_Required action A:_
List the parties that the passage on marine geoengineering names as collaborating in the Marine Cloud Brightening Research Program.

_Supplied passage:_
Meanwhile, the Marine Cloud Brightening Research Program, a collaboration between the University of Washington, the Pacific Northwest National Laboratory, and a team of retired engineers in Silicon Valley, has emerged as the sole significant US effort in marine geoengineering. With limited funding, the team has designed a bespoke nozzle that can generate three trillion particles of tiny salt particles per second from filtered sea water. The next step, developing this into a system of 400-500 nozzles that can be tested in the field, will need roughly $4-5 million, which the research team is currently raising.
The consequences of deploying any of these technologies at scale is unknown. Already, the ocean has soaked up one third of the roughly 40 billion tonnes of CO2 that we emit annually, as well as 93% of the extra heat from climate change. While this has tempered climate change on land, it has caused the ocean to warm rapidly and become more acidic. Conservationists worry that marine geoengineering could harm marine life, or the health of the ocean.

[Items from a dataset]
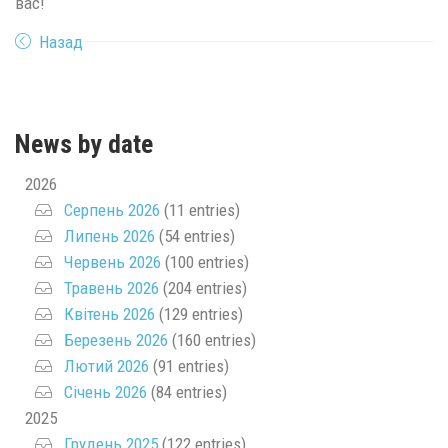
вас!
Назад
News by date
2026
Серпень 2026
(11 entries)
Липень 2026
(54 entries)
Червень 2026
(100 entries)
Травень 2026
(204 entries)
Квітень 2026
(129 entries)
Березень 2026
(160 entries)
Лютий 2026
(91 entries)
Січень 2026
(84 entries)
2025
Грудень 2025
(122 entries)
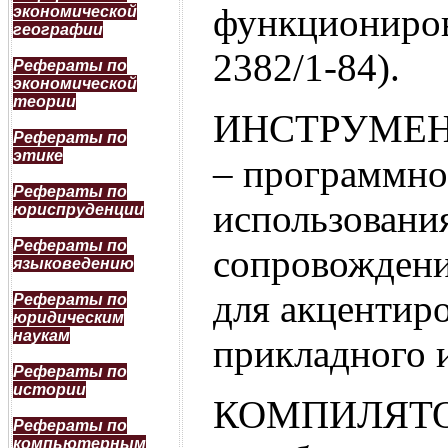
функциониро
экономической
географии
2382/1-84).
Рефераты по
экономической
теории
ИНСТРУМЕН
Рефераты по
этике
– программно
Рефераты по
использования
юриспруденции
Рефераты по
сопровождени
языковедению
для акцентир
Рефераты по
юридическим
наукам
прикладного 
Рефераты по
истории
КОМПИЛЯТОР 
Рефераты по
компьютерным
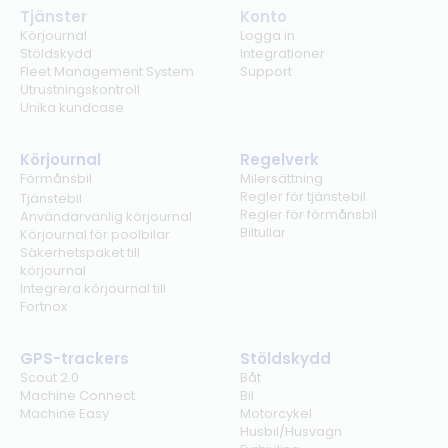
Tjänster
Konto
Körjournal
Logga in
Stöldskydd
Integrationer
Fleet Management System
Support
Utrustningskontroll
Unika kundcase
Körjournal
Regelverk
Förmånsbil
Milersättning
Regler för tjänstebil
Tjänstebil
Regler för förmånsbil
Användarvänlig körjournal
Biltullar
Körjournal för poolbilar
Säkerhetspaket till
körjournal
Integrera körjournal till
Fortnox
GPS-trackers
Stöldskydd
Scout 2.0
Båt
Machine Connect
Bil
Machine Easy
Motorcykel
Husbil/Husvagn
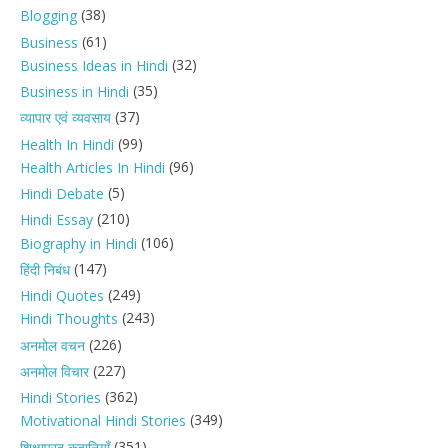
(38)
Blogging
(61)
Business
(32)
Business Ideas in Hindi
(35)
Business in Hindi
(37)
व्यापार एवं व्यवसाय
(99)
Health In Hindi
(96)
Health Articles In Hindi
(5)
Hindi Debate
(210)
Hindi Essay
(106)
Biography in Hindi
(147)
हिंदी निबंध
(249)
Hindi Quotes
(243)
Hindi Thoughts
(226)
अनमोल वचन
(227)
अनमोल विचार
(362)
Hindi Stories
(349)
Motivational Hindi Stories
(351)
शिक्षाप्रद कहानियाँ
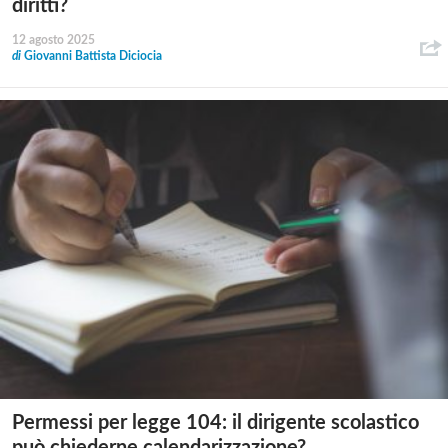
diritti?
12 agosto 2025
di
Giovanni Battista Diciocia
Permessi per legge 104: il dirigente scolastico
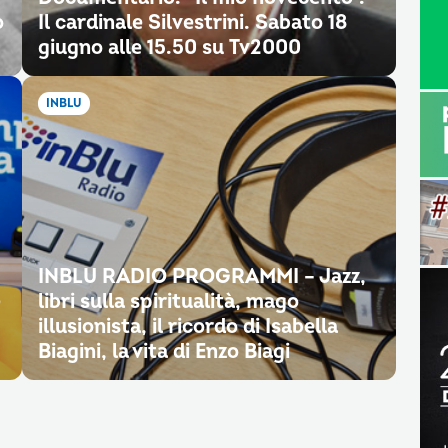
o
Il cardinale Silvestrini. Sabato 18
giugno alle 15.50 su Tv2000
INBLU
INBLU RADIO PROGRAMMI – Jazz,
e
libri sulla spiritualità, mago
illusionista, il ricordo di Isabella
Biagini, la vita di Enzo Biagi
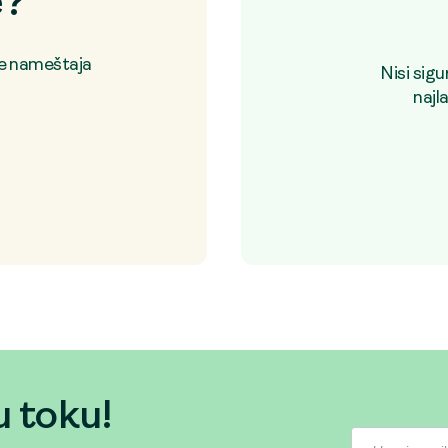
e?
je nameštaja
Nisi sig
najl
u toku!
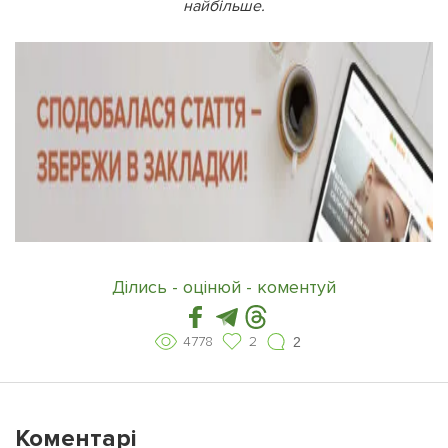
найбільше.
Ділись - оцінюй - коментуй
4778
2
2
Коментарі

* * *

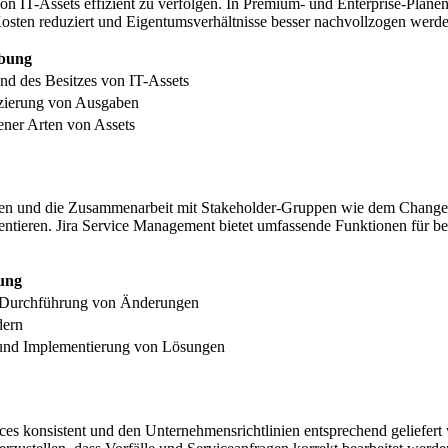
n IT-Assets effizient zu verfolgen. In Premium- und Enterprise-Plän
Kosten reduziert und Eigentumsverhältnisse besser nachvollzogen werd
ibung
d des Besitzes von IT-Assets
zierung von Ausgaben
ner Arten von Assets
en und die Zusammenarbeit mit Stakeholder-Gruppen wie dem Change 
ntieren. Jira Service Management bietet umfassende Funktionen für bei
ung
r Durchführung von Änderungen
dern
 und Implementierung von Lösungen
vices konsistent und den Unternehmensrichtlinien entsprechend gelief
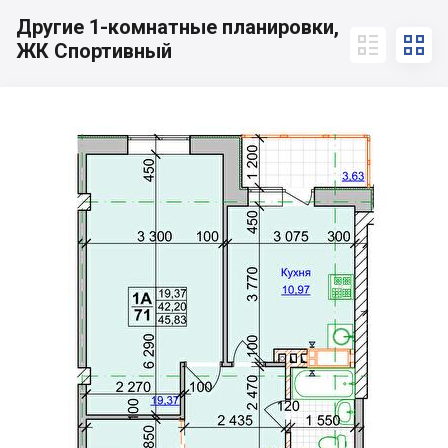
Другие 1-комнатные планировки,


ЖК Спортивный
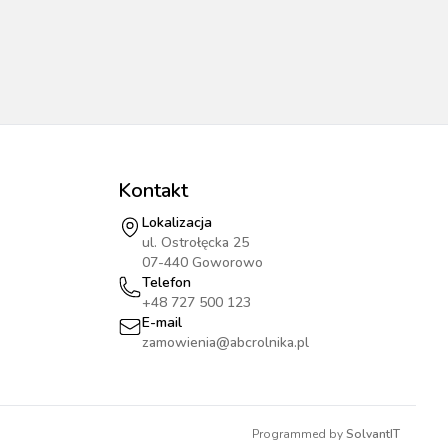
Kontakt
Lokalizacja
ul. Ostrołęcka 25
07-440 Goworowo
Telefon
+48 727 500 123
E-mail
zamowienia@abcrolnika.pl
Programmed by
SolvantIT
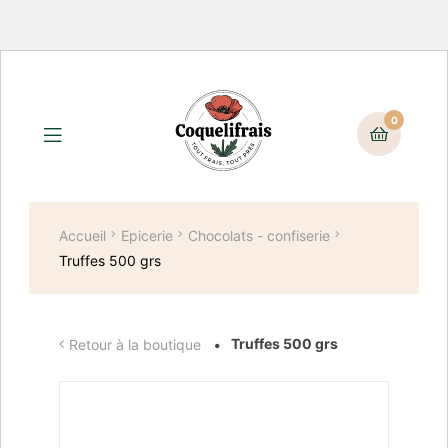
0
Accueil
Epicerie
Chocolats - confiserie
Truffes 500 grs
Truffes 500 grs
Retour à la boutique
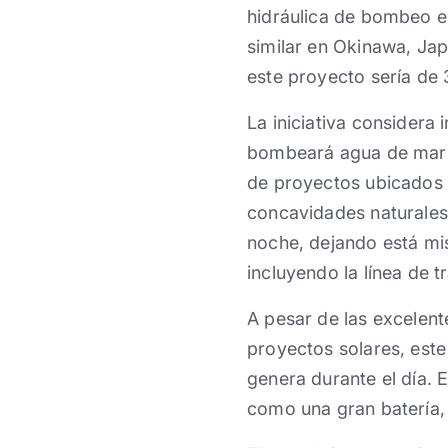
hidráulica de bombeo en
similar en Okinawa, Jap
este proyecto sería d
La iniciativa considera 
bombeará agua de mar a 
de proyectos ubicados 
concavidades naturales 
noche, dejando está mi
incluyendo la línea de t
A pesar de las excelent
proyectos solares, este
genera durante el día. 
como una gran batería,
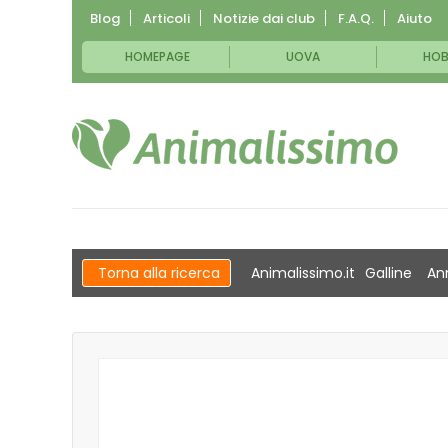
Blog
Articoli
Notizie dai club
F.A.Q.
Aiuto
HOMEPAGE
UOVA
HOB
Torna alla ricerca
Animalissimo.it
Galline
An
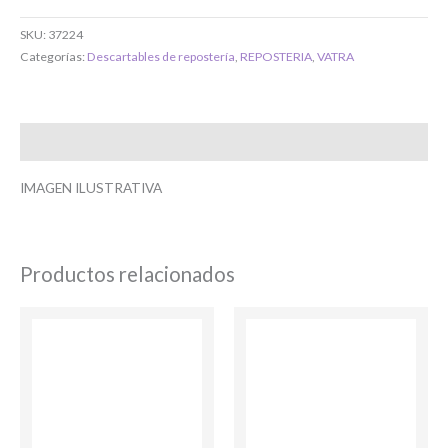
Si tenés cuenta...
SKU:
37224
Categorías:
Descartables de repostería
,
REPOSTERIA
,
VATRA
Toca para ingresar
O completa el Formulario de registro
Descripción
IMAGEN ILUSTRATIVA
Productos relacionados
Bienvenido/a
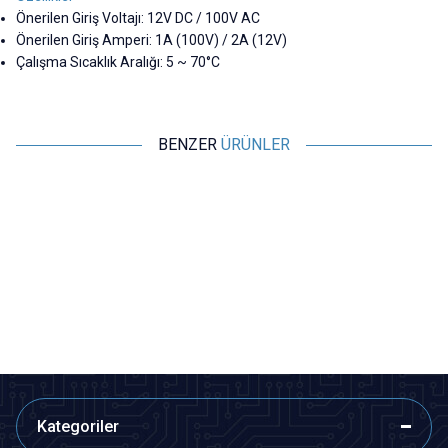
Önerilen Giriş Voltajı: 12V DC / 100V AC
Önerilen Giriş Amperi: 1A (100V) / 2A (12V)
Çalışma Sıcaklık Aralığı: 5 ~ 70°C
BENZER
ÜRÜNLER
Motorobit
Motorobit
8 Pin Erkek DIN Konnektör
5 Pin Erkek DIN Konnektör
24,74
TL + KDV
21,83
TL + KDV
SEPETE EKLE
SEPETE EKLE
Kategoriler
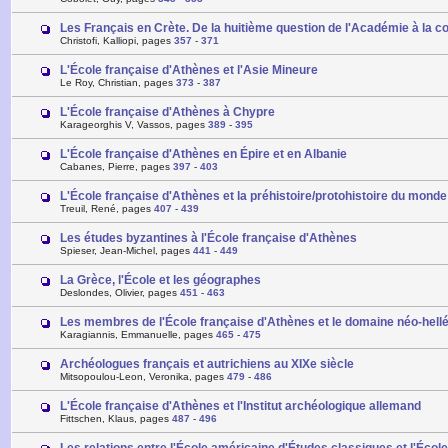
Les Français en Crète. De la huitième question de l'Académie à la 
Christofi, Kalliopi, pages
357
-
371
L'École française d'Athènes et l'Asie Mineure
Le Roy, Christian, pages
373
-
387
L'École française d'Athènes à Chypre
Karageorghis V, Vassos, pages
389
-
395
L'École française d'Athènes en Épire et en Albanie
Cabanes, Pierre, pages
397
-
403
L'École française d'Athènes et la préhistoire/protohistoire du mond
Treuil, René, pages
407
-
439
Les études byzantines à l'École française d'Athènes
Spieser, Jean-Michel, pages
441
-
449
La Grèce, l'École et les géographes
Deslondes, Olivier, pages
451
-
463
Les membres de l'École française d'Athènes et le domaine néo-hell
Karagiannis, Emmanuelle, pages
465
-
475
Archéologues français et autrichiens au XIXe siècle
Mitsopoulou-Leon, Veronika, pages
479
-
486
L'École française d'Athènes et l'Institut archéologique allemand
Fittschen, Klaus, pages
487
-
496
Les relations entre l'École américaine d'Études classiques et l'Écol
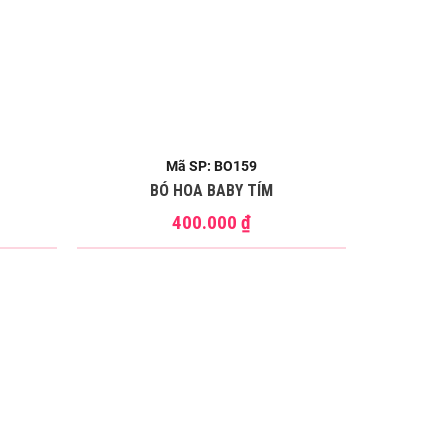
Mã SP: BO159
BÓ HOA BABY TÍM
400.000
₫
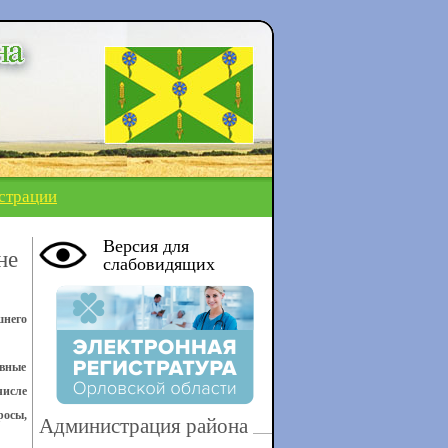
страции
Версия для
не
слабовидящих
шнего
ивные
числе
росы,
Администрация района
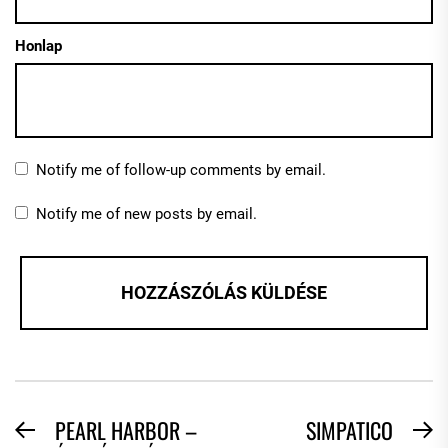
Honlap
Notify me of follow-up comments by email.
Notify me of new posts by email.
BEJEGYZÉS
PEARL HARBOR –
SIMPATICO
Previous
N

_Required action B:_
Rewrite the rows, starting with the line that contains "функциониро" and going on through the line that contains "Husbil/Husvagn". Replace "Рефераты" with "Доклады", keep everything else unchanged, and leave the pictures out.

_Exercise result A:_
- The University of Washington
- The Pacific Northwest National Laboratory
- A team of retired engineers in Silicon Valley

_Exercise result B:_
функциониро
экономической
географии
2382/1-84).
Доклады по
экономической
теории
ИНСТРУМЕН
Доклады по
этике
– программно
Доклады по
использования
юриспруденции
Доклады по
сопровождени
языковедению
для акцентир
Доклады по
юридическим
наукам
прикладного 
Доклады по
истории
КОМПИЛЯТОР 
Доклады по
компьютерным
Tjänster
Konto
Körjournal
Logga in
Stöldskydd
Integrationer
Fleet Management System
Support
Utrustningskontroll
Unika kundcase
Körjournal
Regelverk
Förmånsbil
Milersättning
Regler för tjänstebil
Tjänstebil
Regler för förmånsbil
Användarvänlig körjournal
Biltullar
Körjournal för poolbilar
Säkerhetspaket till
körjournal
Integrera körjournal till
Fortnox
GPS-trackers
Stöldskydd
Scout 2.0
Båt
Machine Connect
Bil
Machine Easy
Motorcykel
Husbil/Husvagn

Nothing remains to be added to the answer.